Grunderwerbsteuer bei Pflichtteilserfüllung? Erklärt von Gerhard Ruby, Fachanwalt für Erbrecht. Konstanz, Radolfzell, Rottweil, Villingen-Schwenningen.
Grunderwerbsteuer bei Pflichtteilserfüllung?
Frage:
Ich habe gegen die Erben einen Pflichtteilsanspruch als Sohne des Erblassers von 800.000 Euro. Mir ist klar, dass ich dafür Erbschaftsteuer zahlen muss. Aber muss ich auch Grunderwerbsteuer zahlen, weil mich die Erben durch ein Haus im Wert von 800.000 Euro abgefunden haben, das aus der Erbschaft stammt?
Antwort:
Ja, leider. Sie haben bei der Abwicklung einen Fehler gemacht. Sie hätten die Grunderwerbsteuer vermeiden können (siehe unten Tipp).
Zunächst zur Erbschaftsteuer:
Durch die Geltendmachung des Pflichtteils ist die Erbschaftsteuer entstanden. Ihr Anspruch beträgt 800.000 Euro. Dass der Pflichtteil nicht durch Zahlung, sondern durch Übertragung einer Immobilie erfüllt wird, die vielleicht erbschaftsteuerliche günstiger bewertet wird als mit 800.000 Euro (z.B. Bewertungsabschlag für eine Mietimmobilie) spielt für die Erbschaftsteuer keine Rolle. Sie zahlen also Erbschaftsteuer für die vollen 800.000 Euro. Als Sohn haben Sie einen Freibetrag von 400.000 Euro, so dass die verbleibenden 400.000 Euro als steuerpflichtiger Erwerb mit 15 % zu versteuern sind. Sie zahlen folglich eine Erbschaftsteuer in Höhe von 60.000 Euro.
Nun zur Grunderwerbsteuer:
Der Pflichtteilsanspruch als Erwerb von Todes wegen ist auf Geld gerichtet. Der Erwerb von Todes wegen ist gem. § 3 Nr. 2 Grunderwerbsteuergesetz von der Grunderwerbsteuer befreit. Bei der Zahlung von 800.000 Euro in Geld hätten Sie natürlich keine Grunderwerbsteuer gezahlt. Erwerb von Todes wegen ist aber nur der Pflichtteilanspruch als solcher, der eben auf Geld und nicht auf die Übertragung eines Grundstücks gerichtet ist.
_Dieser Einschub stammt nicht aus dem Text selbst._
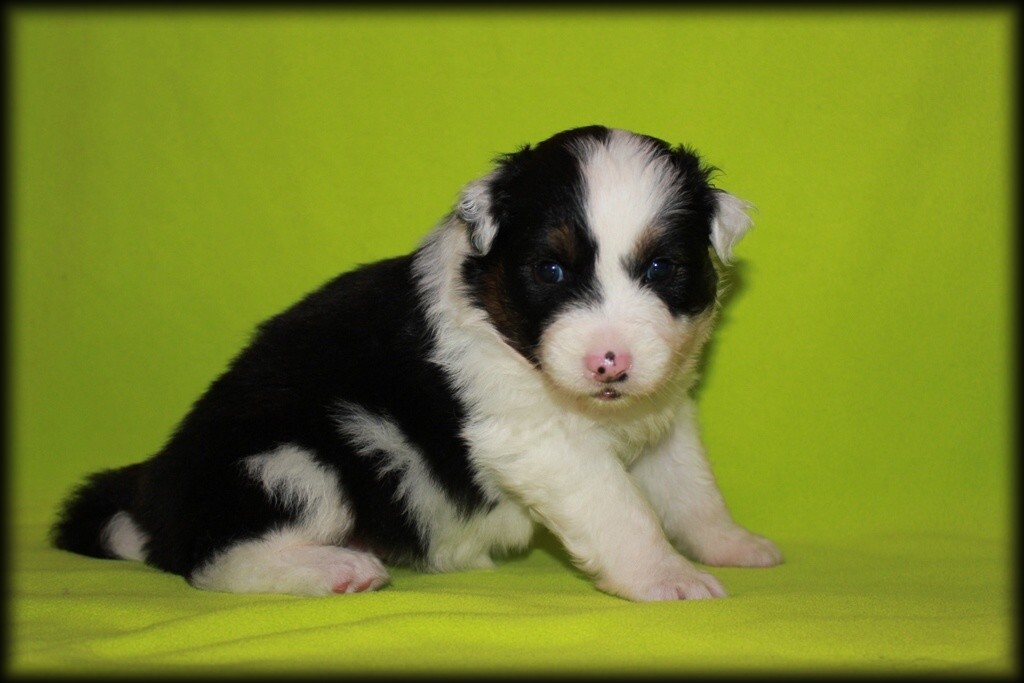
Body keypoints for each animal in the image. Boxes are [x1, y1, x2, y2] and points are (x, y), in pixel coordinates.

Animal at [52, 126, 782, 601]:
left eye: (662, 268)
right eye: (550, 270)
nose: (610, 362)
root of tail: (150, 488)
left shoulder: (666, 416)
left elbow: (693, 491)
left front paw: (734, 545)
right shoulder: (539, 440)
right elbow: (622, 510)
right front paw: (669, 578)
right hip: (298, 458)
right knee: (213, 559)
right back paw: (336, 570)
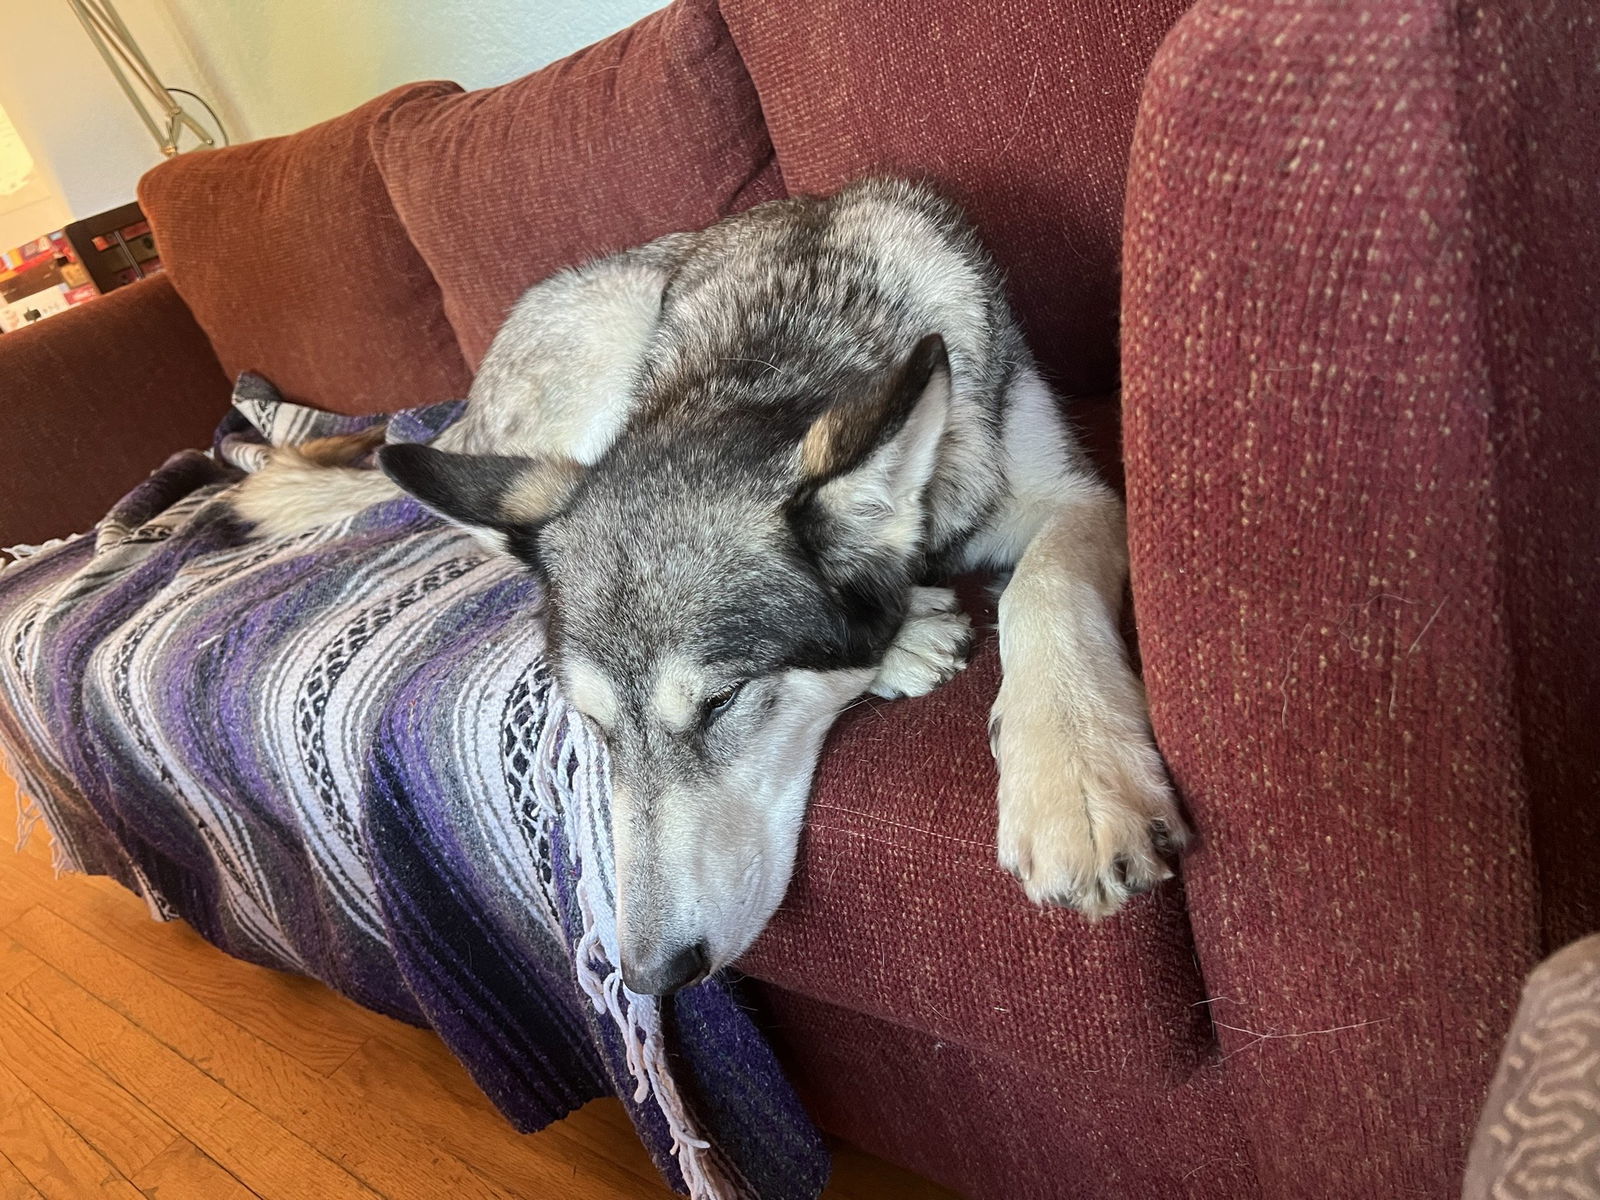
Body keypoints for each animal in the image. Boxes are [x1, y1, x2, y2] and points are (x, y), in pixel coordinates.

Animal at [233, 178, 1190, 998]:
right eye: (593, 728)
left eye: (722, 702)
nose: (649, 977)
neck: (784, 350)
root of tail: (462, 409)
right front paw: (905, 644)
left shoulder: (1070, 494)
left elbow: (1042, 587)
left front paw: (1077, 780)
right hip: (606, 347)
Sie haben mit den Erben vielmehr einen Vertrag geschlossen, wonach diese ihre Pflichtteilsschuld durch die Grundstücksübertragung erfüllen. Das ist aber kein Erwerb von Todes wegen im Sinne des Grunderwerbsteuergesetzes, sondern ein entgeltliches Rechtsgeschäft. Es liegt ein grunderwerbsteuerpflichtiger Erwerbsvorgang vor. Sie müssen also für 800.000 Euro die Grunderwerbsteuer zahlen. Das wären z.B. in Baden-Württemberg 5 % also 40.000 Euro Grunderwerbsteuer.
Unser Tipp zur Ersparnis von 40.000 Euro Grunderwerbsteuer
Sie hätten die 40.000 Euro Grunderwerbsteuer einfach vermeiden können. Hätten Sie in der Vereinbarung mit den offensichtlich vergleichsbereiten Erben auf den Pflichtteil verzichtet und sich für diesen Verzicht das Grundstück als Abfindung übertragen lassen, wäre die Übertragung des Grundstücks so behandelt worden, als käme sie vom Erblasser (§ 3 Abs. 2 Nr. 4 ErbStG). Dann hätte ein grunderwerbsfreier Erwerb von Todes wegen vorgelegen und Sie hätten nur die Erbschaftsteuer nicht aber auch noch Grunderwerbsteuer zahlen müssen.